GIVEN DATA =
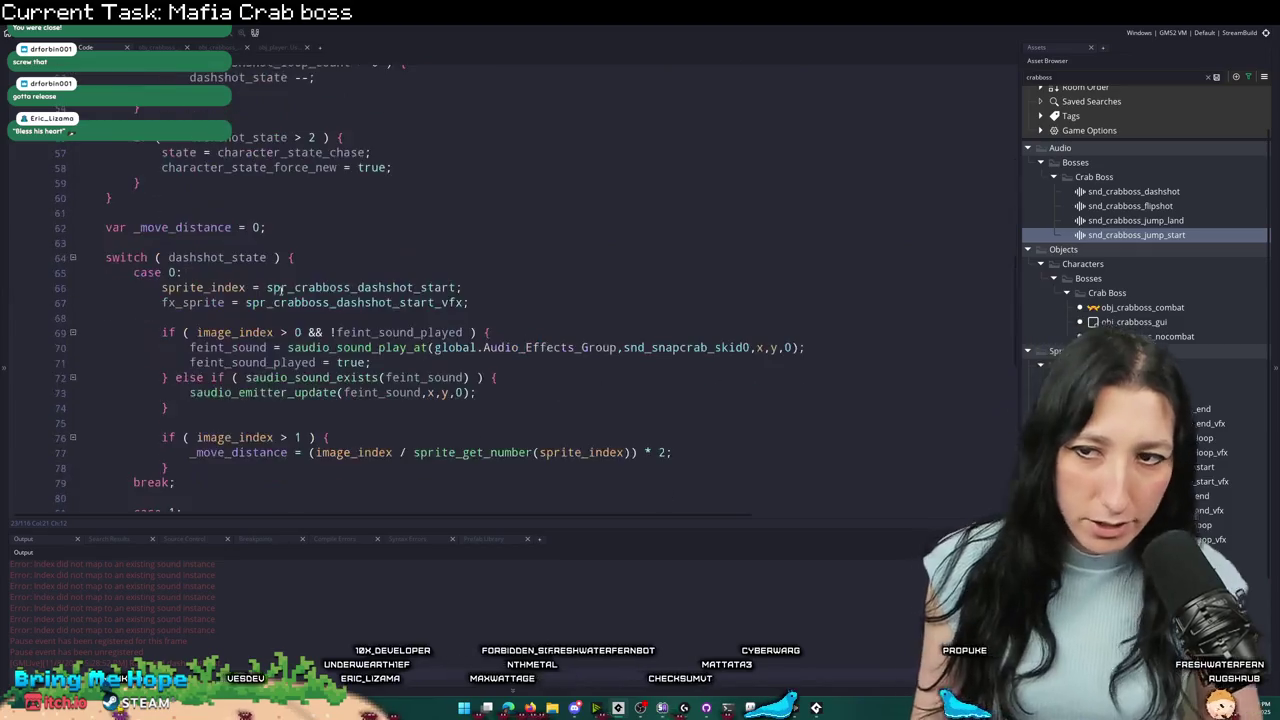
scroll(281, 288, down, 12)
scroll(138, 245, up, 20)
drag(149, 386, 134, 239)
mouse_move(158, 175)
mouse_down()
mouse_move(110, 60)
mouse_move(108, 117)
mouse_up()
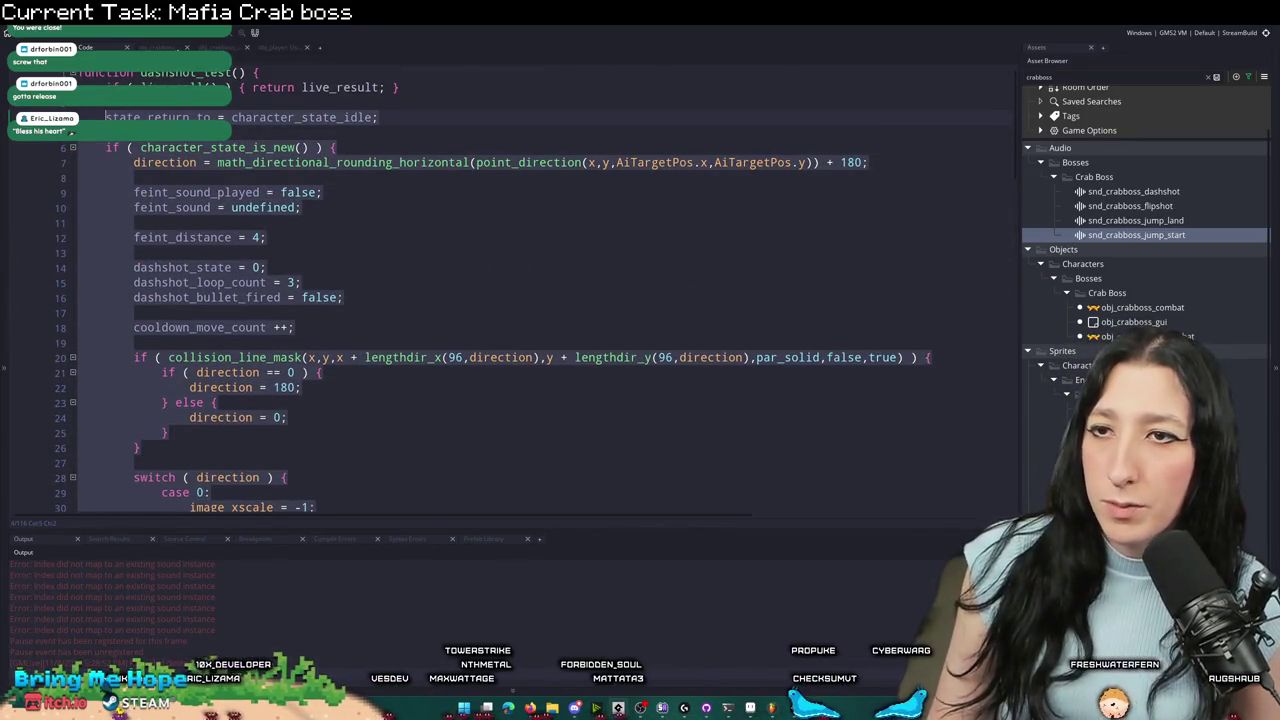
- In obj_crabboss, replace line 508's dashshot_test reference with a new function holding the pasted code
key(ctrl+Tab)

* * *

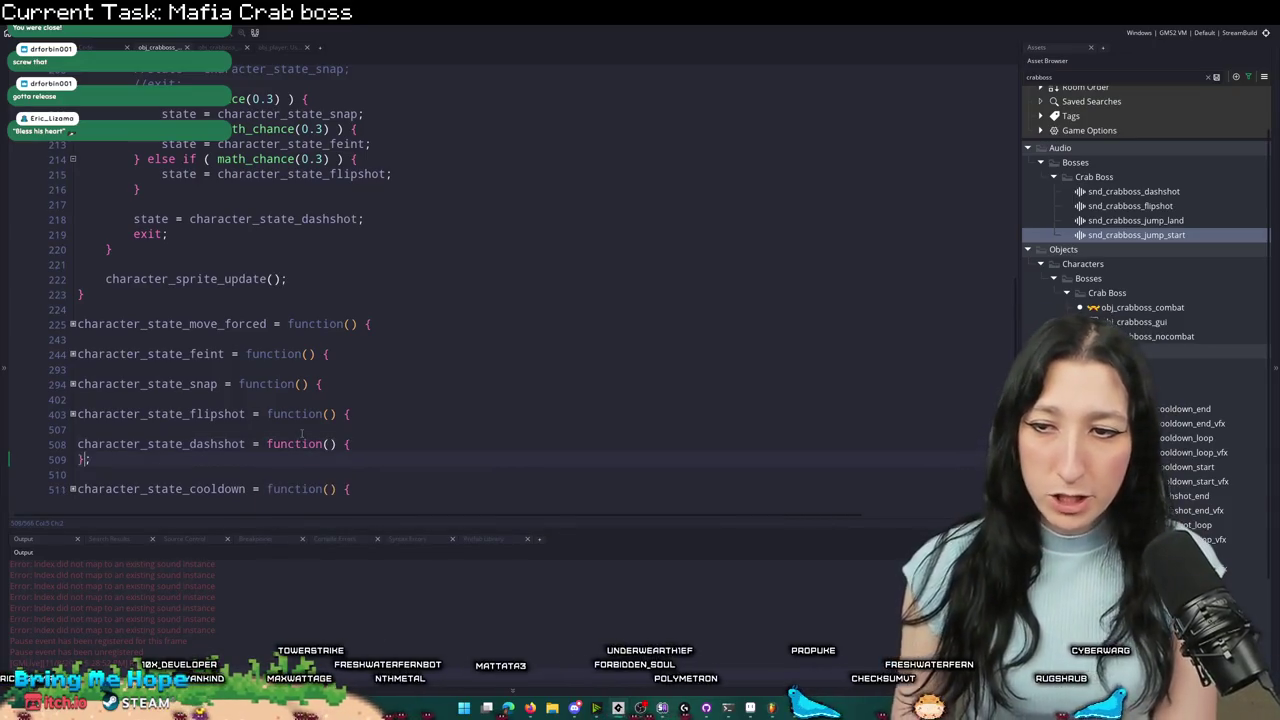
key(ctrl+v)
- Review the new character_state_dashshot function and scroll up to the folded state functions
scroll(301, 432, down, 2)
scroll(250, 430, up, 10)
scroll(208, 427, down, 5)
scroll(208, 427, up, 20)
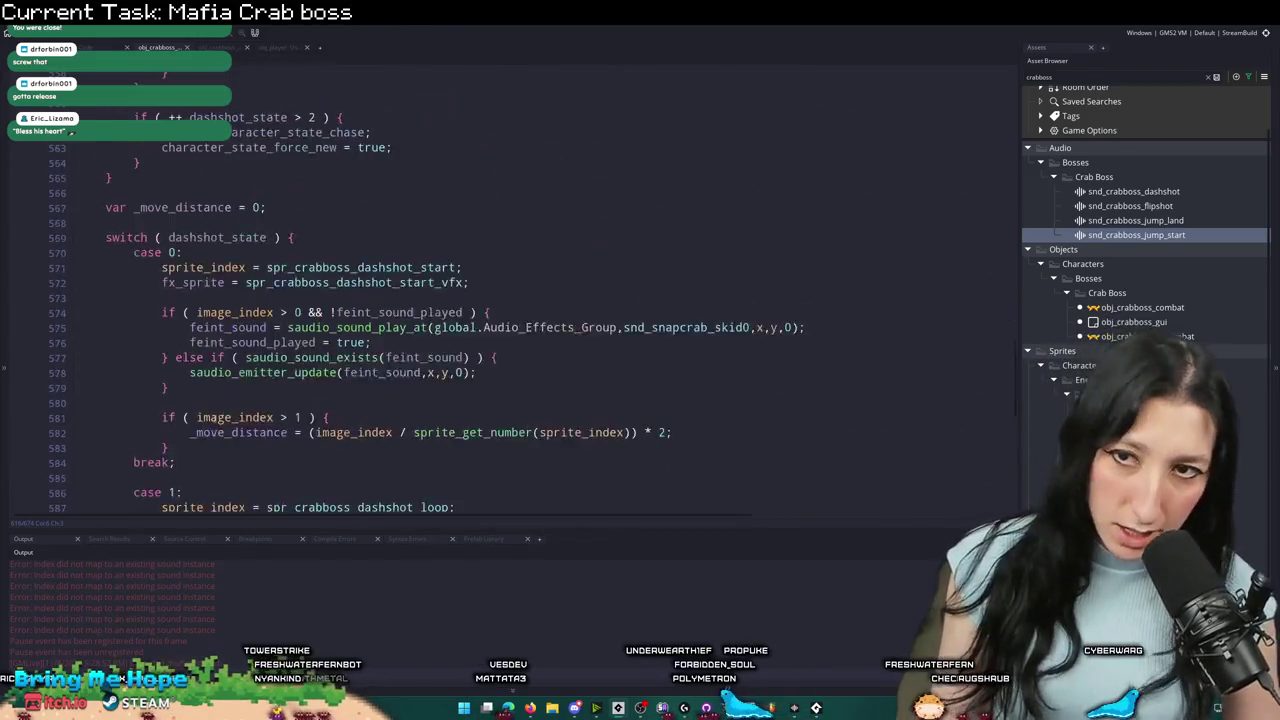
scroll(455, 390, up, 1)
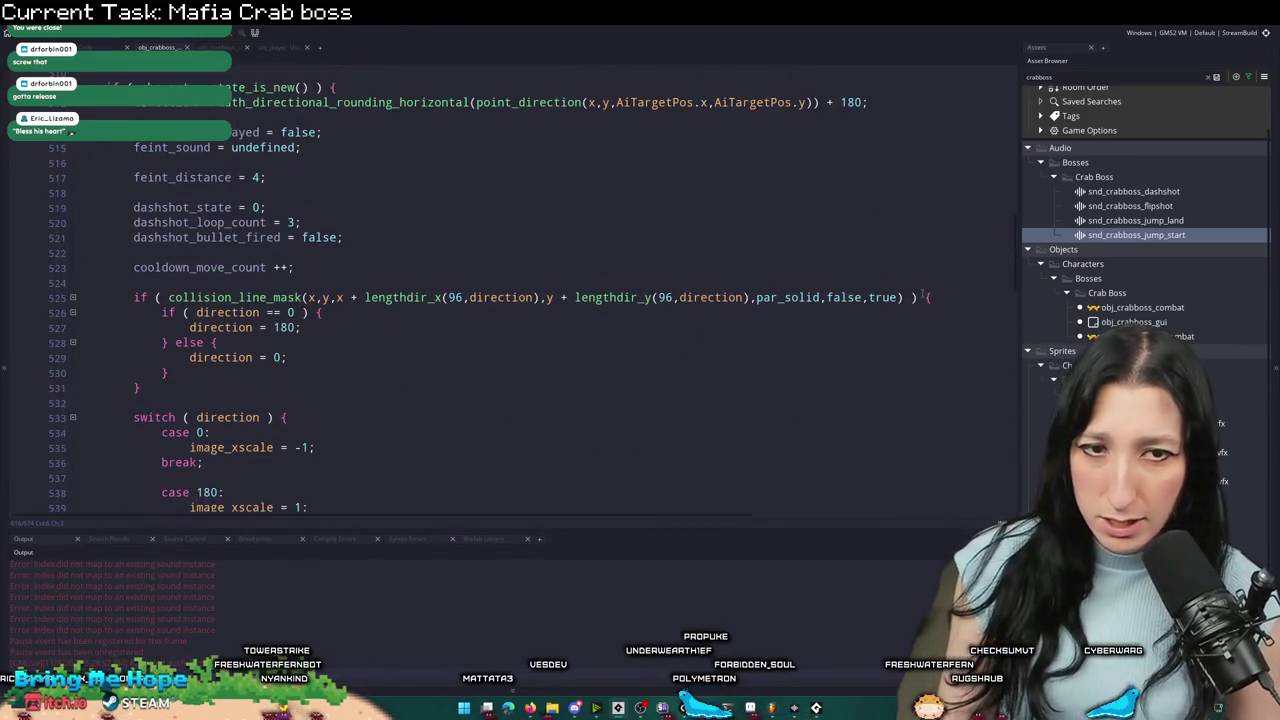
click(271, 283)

WORK TO COMPLETE =
In these entries, please give the number of lines holding the string "scroll" and nothing more.

FINISHED TASK =
8